Camille Morhardt  24:45

Do you feel like the ISS was kind of a first step or prototype of this? Did it move humanity forward and so now we’re at the next step?

Shehnaz Soni  24:55

I would say that yes; may not be as expedient as we all want sometimes, but I do believe it did. Because the space station was built up in the space and there were international countries involved in it, you know, and there were definitely a lot of learning lessons there, as well. However, it did become a paradigm in many ways of working together with other companies, right, because before, we were always doing it more nationally, you know, like, you know, the NASA would work with all the companies that are within USA. International Space Station, we went outside of that, you know, we partnered with Russia partners in Italy, we partnered with Europe, you know, we did partner with Japan. So it was very good to learn about other countries, and how we can work together on a cause of doing anything in the space arena. So I do believe that it opened the door.
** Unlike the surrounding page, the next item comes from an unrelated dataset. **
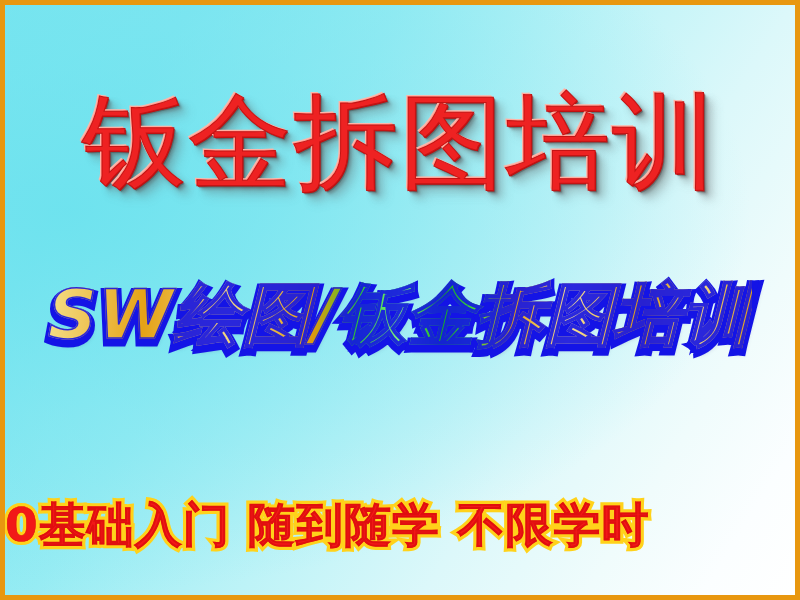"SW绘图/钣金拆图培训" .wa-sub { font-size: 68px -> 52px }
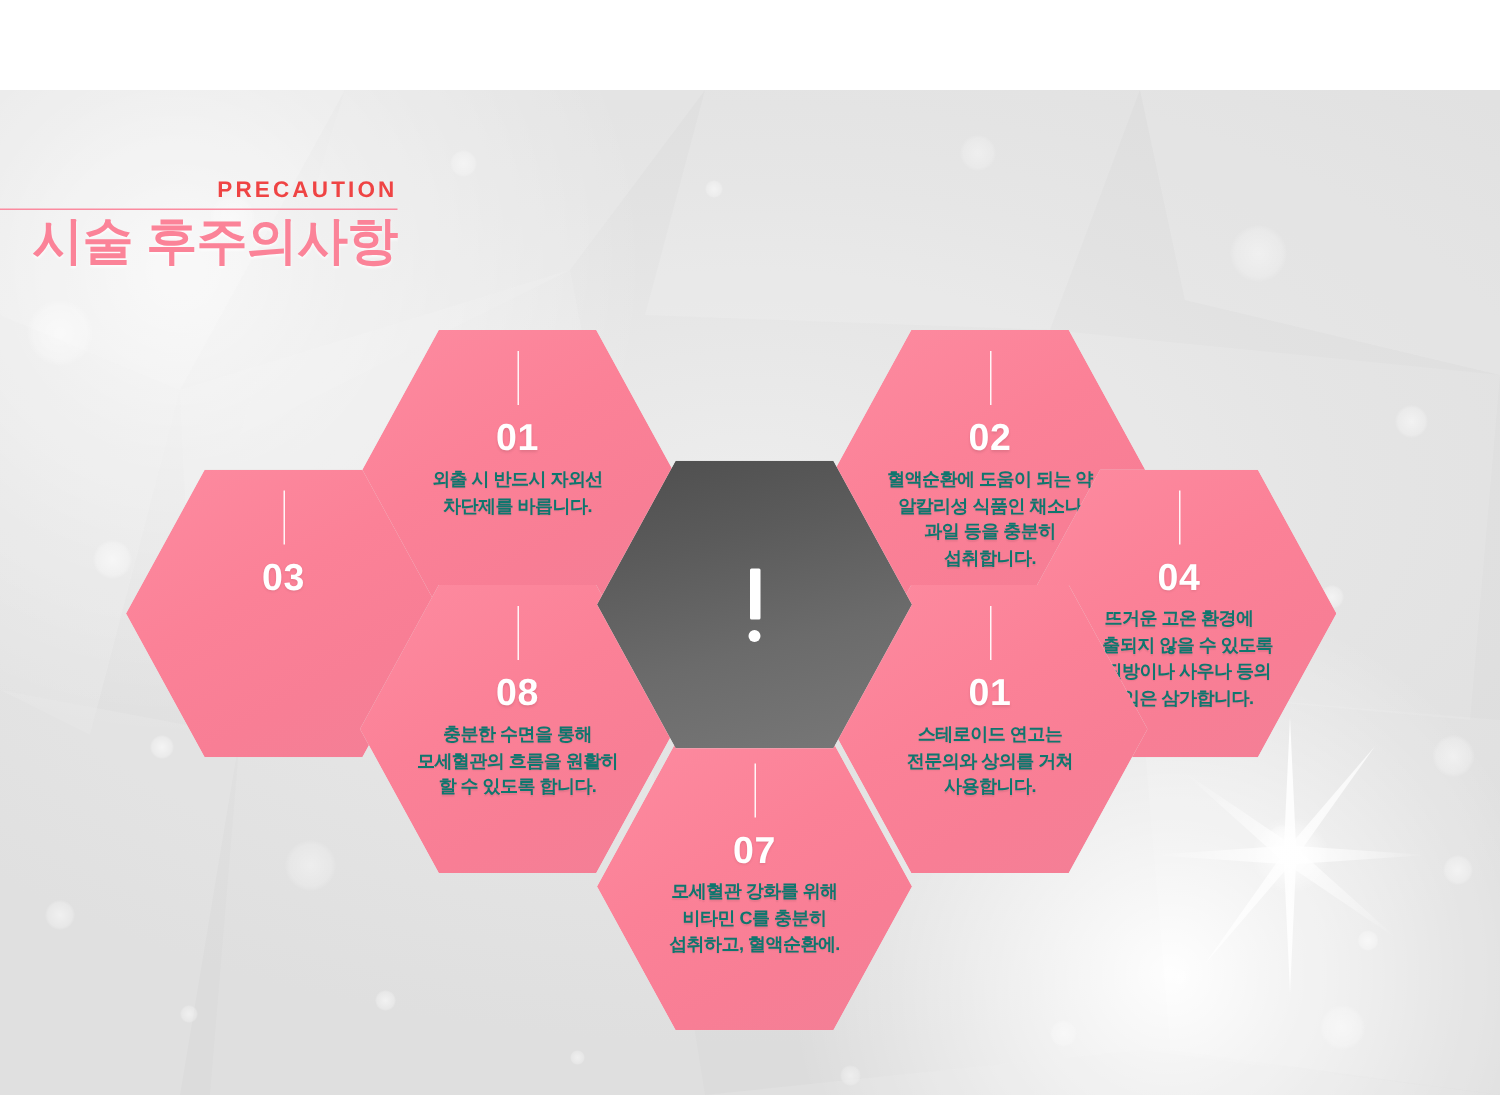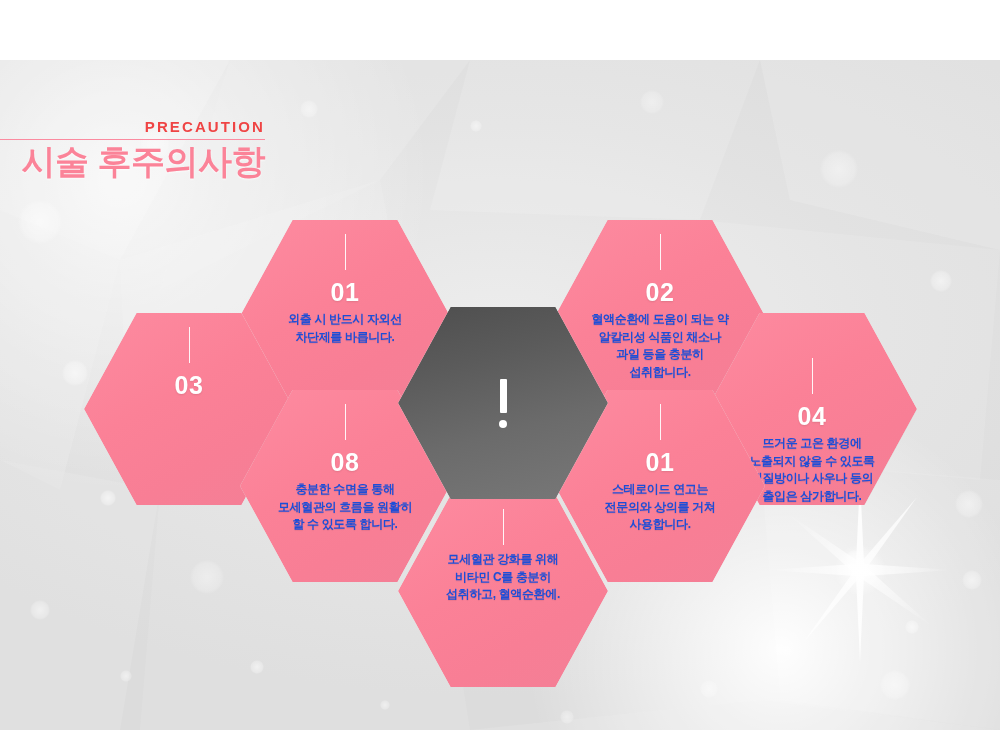"외출 시 반드시 자외선" .desc { color: #1d4ed8 -> #0f766e }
And the very fact that now we’re doing this mission, and a majority of the products of all this Artemis Mission is going to be commercial companies participating in it, right, and then they’re going to be competing against each other to get the bid. So there is going to be a lot more companies involved, not just, you know, like major aerospace company; it’s going to be like a lot more involvement from the entire earth. So that is another positive aspect of it.

Camille Morhardt  26:08

I’m just curious, what is your impression, opinion, or knowledge of what we traditionally call UFOs? I know they’ve been rebranded, but…

Shehnaz Soni  26:18

Yeah, so I do believe in intelligence existing in a different form; I actually see it, but more from my third eye. But you can feel it, it’s very interesting because, whatever you want to interact with, you have to have an interest in it, because it’s not going to interact with you, if you don’t interact with it. That is part of the interconnectedness is that you get to decide what energy and frequency and vibration you interact with. And basically, because you get to decide that, a lot of time, you know, you stay in the self-fulfilling prophecy loop, and you never exit the pattern, and you never really see anything else. I actually am someone who always exits the pattern because I get bored. Like, I have to do something. So it opens the door for me, right? And that’s how I have been expanding my consciousness and then the more I do that, the more I’m like, “Why are we, like, stuck in this messed up situation? Right?” So I want to help because I feel like we all can play in this big giant playground.

Camille Morhardt  27:12

That’s getting bigger and bigger, I guess, the further away from Earth we go.

Shehnaz Soni  27:16

Oh, exactly. And I think that that’s exactly the whole thing is because it’s just going to open the door for us to know how capable we are. Because we have been keeping ourselves a little bit enslaved and in cage because of our thinking.

Camille Morhardt  27:27

Thank you very much Shehnaz Soni, aerospace engineer from NASA, author of The Quantum Being and just superb and amazing human who produces light wherever she goes. Thank you so much for being on the podcast.

Shehnaz Soni  27:42

Thank you for this opportunity.

The views and opinions expressed are those of the guests and author and do not necessarily reflect the official policy or position of Intel Corporation.